Copy out the rows below word for word, with every line kept but the pictures left out.

> [Provided entries]:
**********
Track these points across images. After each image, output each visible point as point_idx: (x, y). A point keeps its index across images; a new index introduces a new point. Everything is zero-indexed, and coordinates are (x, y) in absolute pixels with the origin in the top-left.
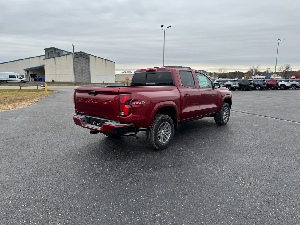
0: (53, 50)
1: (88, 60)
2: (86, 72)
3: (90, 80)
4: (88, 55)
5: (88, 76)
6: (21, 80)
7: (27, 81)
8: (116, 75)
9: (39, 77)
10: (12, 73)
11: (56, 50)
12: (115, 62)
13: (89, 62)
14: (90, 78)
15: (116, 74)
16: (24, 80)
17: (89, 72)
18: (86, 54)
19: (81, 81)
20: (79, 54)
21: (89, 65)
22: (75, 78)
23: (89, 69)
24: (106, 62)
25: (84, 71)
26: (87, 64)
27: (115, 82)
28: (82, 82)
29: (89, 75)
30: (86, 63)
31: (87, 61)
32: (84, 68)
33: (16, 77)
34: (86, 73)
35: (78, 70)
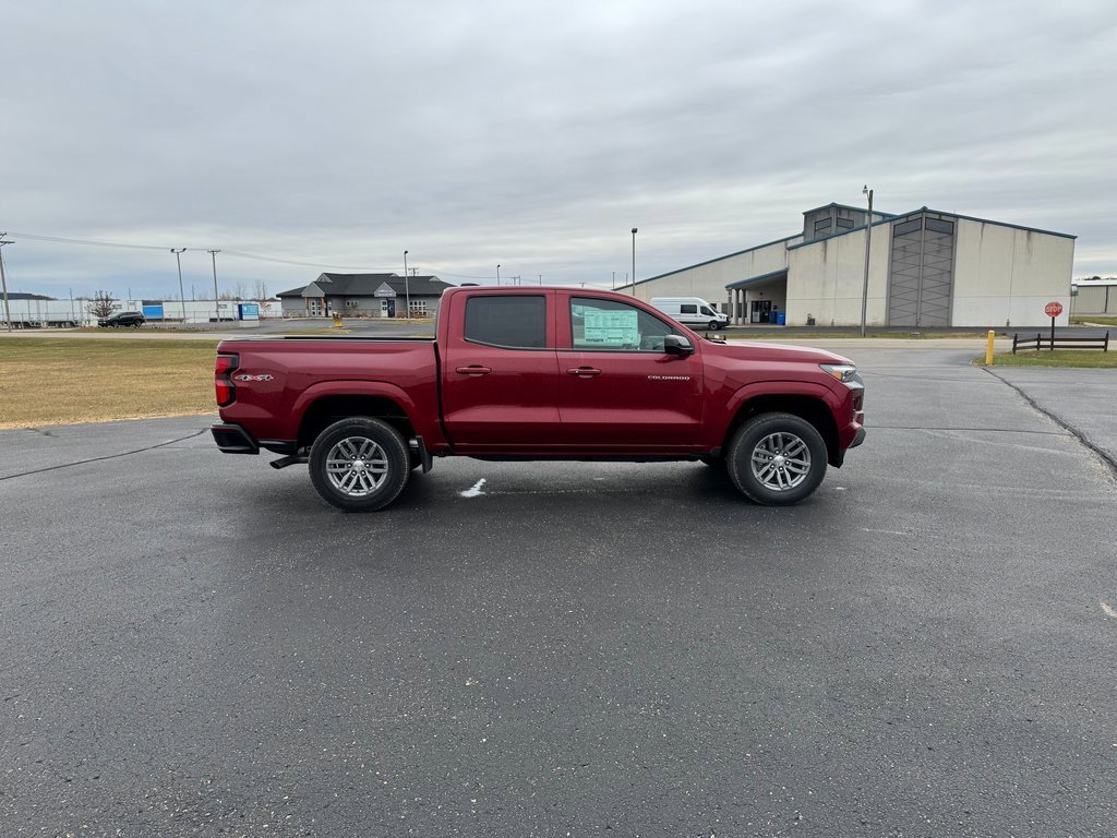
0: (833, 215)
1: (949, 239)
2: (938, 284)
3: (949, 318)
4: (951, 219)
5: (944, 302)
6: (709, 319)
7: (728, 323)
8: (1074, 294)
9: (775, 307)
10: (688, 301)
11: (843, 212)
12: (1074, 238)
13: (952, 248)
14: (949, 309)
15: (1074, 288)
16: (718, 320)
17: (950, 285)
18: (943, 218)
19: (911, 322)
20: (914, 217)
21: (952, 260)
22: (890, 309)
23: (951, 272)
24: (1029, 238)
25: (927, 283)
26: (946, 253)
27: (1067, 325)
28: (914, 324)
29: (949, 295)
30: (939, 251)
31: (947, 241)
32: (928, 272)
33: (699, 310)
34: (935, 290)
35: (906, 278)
**********
> [Exercise answer]:
Track these points across images. After each image, output each visible point as point_idx: (x, y). A point keeps its index across images; a new index introduces a new point. Everything is zero-indexed, and coordinates are (x, y) in absolute pixels with the origin in the top-left.
0: (53, 50)
1: (88, 60)
2: (86, 72)
3: (90, 80)
4: (88, 55)
5: (88, 76)
6: (21, 80)
7: (27, 81)
8: (116, 75)
9: (39, 77)
10: (12, 73)
11: (56, 50)
12: (115, 62)
13: (89, 62)
14: (90, 78)
15: (116, 74)
16: (24, 80)
17: (89, 72)
18: (86, 54)
19: (81, 81)
20: (79, 54)
21: (89, 65)
22: (75, 78)
23: (89, 69)
24: (106, 62)
25: (84, 71)
26: (87, 64)
27: (115, 82)
28: (82, 82)
29: (89, 75)
30: (86, 63)
31: (87, 61)
32: (84, 68)
33: (16, 77)
34: (86, 73)
35: (78, 70)
0: (833, 215)
1: (949, 239)
2: (938, 284)
3: (949, 318)
4: (951, 219)
5: (944, 302)
6: (709, 319)
7: (728, 323)
8: (1074, 294)
9: (775, 307)
10: (688, 301)
11: (843, 212)
12: (1074, 238)
13: (952, 248)
14: (949, 309)
15: (1074, 288)
16: (718, 320)
17: (950, 285)
18: (943, 218)
19: (911, 322)
20: (914, 217)
21: (952, 260)
22: (890, 309)
23: (951, 272)
24: (1029, 238)
25: (927, 283)
26: (946, 253)
27: (1067, 325)
28: (914, 324)
29: (949, 295)
30: (939, 251)
31: (947, 241)
32: (928, 272)
33: (699, 310)
34: (935, 290)
35: (906, 278)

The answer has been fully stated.